A Failure to Comprehend
However, one can be too enthralled by these most recent constitutional violations by the Federal Circuit to appreciate the true absurdity of the Federal Circuit’s latest favorite theory of abstract. That is, forgetting that Killian and Smith have nothing to do with “comprehending” anything, the Federal Circuit’s latest legal fiction reflects a disturbing lack of understanding about how conventional computer networks operate. Specifically, “generic computer networks operating in a normal, expected manner” don’t “comprehend” things any more than a hammer does! The frightening thing about this absurd theory of rejection: One Federal Circuit judge in each of Smith and Killian had to write it down while at least two other Federal Circuit judges said, “Yeah, that seems right.”
Check the Precedent
Thus, the Federal Circuit not only expects the patent community to believe in impossible things but is now trying to sell science fiction in a manner that is prejudicial to Smith and a violation of binding judicial precedent from the Supreme Court that has been in place for over 60 years. See Burlington Truck Lines, Inc. v. United States, 371 U.S. 156, 168 (1962) (holding that courts are “powerless to affirm the administrative action by substituting what it considers to be a more adequate or proper basis.”); Securities & Exchange Comm’n v. Chenery Corp., 332 U. S. 194, 332 U. S. 196 (1947) (holding that a reviewing court must judge the propriety of an agency action solely by the grounds invoked by the agency, and that “[i]f those grounds are inadequate or improper, the court is powerless to affirm the administrative action); Motor Vehicle Mfrs. Assn. v. State Farm, 463 U.S. 29 (1983) (a reviewing court “may not supply a reasoned basis for the agency’s action that the agency itself has not given”); and Gonzalez v. Thomas, 547 U.S. 183 (2006) (“A court of appeals `is not generally empowered to conduct a de novo inquiry into the matter being reviewed and to reach its own conclusions based on such an inquiry’”).

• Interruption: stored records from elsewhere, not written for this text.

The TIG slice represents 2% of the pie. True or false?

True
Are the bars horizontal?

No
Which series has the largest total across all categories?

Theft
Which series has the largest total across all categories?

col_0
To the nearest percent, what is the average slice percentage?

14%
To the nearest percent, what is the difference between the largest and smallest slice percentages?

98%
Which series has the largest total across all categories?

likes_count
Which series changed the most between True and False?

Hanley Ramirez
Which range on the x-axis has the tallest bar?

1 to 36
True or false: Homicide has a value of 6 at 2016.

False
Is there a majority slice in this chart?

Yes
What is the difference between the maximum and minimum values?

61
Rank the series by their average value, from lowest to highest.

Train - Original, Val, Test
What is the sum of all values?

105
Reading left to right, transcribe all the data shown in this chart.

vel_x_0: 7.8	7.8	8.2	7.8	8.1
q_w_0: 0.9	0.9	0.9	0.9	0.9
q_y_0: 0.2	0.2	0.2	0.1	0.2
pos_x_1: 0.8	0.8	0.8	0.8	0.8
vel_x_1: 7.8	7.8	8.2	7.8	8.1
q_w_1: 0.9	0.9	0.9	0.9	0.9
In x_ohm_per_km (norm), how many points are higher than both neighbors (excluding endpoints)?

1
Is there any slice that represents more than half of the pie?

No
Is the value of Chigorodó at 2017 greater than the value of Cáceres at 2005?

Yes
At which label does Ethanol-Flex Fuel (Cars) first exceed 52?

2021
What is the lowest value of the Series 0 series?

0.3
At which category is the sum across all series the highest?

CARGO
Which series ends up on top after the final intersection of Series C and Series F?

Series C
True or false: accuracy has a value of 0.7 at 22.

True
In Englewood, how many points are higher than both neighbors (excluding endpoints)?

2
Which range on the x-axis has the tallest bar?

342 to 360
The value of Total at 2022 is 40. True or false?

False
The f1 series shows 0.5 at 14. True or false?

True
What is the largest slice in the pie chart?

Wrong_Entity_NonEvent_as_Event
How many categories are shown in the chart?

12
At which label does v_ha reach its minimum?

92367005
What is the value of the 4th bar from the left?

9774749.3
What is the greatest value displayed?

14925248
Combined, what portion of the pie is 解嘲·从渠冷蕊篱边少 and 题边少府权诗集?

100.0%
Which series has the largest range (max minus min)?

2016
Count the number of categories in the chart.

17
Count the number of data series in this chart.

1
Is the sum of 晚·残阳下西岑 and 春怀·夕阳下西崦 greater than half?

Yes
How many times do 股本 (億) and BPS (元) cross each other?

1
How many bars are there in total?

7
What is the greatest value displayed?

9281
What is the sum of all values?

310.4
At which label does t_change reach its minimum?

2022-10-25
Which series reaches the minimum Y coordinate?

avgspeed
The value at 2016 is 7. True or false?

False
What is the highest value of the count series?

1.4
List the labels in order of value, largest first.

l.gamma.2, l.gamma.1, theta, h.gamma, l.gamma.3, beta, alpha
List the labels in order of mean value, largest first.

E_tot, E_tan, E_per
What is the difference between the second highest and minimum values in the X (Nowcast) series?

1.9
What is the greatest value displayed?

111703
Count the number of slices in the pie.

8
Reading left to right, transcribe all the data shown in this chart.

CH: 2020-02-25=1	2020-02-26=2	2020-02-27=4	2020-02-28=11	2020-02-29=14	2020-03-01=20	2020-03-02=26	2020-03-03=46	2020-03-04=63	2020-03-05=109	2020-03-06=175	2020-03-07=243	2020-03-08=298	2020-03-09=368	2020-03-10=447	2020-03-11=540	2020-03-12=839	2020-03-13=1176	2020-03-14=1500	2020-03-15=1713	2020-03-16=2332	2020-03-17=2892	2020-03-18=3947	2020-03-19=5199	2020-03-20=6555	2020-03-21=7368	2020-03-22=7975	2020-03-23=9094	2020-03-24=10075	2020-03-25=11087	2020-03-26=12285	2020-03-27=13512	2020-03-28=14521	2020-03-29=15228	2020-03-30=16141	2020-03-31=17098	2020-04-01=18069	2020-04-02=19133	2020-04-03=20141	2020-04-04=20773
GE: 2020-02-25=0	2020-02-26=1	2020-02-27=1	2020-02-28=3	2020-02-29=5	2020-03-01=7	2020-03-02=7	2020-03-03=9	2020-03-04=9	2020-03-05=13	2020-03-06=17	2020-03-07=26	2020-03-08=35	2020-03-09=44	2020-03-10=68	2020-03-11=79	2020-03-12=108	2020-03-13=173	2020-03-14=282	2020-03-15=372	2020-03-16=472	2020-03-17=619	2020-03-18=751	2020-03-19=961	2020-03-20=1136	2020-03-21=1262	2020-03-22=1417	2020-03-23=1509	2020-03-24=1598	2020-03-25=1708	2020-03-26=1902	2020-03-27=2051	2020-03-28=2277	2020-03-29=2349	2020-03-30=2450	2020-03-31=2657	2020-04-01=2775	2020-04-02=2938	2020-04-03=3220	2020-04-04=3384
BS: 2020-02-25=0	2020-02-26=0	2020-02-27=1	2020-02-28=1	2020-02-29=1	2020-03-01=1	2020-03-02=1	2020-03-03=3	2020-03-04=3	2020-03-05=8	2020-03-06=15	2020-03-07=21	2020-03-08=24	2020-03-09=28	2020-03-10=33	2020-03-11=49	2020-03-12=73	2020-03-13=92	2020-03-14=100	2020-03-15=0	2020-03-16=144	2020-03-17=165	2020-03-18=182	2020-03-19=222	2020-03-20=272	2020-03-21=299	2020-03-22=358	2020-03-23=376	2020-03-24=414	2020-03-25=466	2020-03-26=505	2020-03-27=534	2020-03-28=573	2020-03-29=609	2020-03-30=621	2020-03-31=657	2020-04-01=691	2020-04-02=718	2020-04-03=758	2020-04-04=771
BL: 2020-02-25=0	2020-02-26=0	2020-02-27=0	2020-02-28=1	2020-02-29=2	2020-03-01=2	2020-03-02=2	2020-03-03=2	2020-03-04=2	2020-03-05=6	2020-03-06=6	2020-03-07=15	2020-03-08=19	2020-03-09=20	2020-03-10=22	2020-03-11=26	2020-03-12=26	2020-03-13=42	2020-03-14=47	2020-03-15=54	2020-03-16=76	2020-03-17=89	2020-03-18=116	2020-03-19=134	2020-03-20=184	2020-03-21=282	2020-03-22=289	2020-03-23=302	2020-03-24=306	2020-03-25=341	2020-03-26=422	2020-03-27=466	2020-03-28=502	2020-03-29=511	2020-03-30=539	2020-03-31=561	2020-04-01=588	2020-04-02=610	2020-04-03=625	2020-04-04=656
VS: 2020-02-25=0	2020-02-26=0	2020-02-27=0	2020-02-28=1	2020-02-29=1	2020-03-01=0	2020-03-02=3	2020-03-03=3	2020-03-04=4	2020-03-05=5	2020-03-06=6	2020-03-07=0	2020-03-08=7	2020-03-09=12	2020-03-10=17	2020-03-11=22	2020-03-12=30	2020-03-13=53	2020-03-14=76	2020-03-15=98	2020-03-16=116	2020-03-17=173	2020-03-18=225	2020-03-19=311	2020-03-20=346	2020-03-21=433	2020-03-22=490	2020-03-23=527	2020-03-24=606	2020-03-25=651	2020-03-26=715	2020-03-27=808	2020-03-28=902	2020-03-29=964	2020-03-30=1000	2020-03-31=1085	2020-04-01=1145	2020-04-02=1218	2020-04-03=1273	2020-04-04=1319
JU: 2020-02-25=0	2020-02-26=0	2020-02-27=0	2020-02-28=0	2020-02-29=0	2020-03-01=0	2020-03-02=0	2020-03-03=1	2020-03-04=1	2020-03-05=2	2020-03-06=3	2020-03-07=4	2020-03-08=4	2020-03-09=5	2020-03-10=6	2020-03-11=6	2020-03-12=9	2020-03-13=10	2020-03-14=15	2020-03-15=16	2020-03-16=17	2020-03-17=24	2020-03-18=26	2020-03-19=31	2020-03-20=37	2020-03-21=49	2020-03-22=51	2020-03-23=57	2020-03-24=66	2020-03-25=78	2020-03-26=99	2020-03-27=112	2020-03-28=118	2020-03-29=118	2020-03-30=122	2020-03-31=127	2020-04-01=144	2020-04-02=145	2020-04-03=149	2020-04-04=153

While Federal Circuit quislings might cite In re Comiskey, which interprets Chenery as meaning that the “Supreme Court made clear that a reviewing court can (and should) affirm an agency decision on a legal ground not relied on by the agency if there is no issue of fact, policy, or agency expertise,” Berkheimer, Alice Corp., Mayo and Bilski all recognize that whether something is “well-known, routine, and conventional” under step one of Alice/Mayo is an issue of fact. Further, Comiskey cannot be reconciled with the “de novo inquiry” language of Gonzalez and as well as Title 5 U.S.C. § 706(2)(A), which requires the Federal Circuit to “hold unlawful and set aside agency action, findings, and conclusions found to be . . . arbitrary, capricious, an abuse of discretion, or otherwise not in accordance with law.” Further, the Comiskey rule does not allow an aggrieved party an opportunity to be heard on the Federal Circuit’s new grounds of rejection no matter how speculative the new grounds are, no matter how removed from the factual record the new grounds are, or even how distantly removed from the laws of physics and common sense the new grounds are. The Comiskey rule stands for nothing but an opportunity to commit injustice under color of law. See Singleton v. Wulff, 428 U.S. 106, 121 (1976), where the Supreme Court cautioned that injustice is “more likely to be caused than avoided by deciding the issue without petitioner’s having had an opportunity to be heard.”
Hanging On at All Costs
The lesson of Smith is as follows: At least half of Federal Circuit judges have no interest in clarifying patent eligibility and will evoke the most impossible of fictions and scatterbrained legal theories to hang on to the capricious judicial veto that is Alice/Mayo.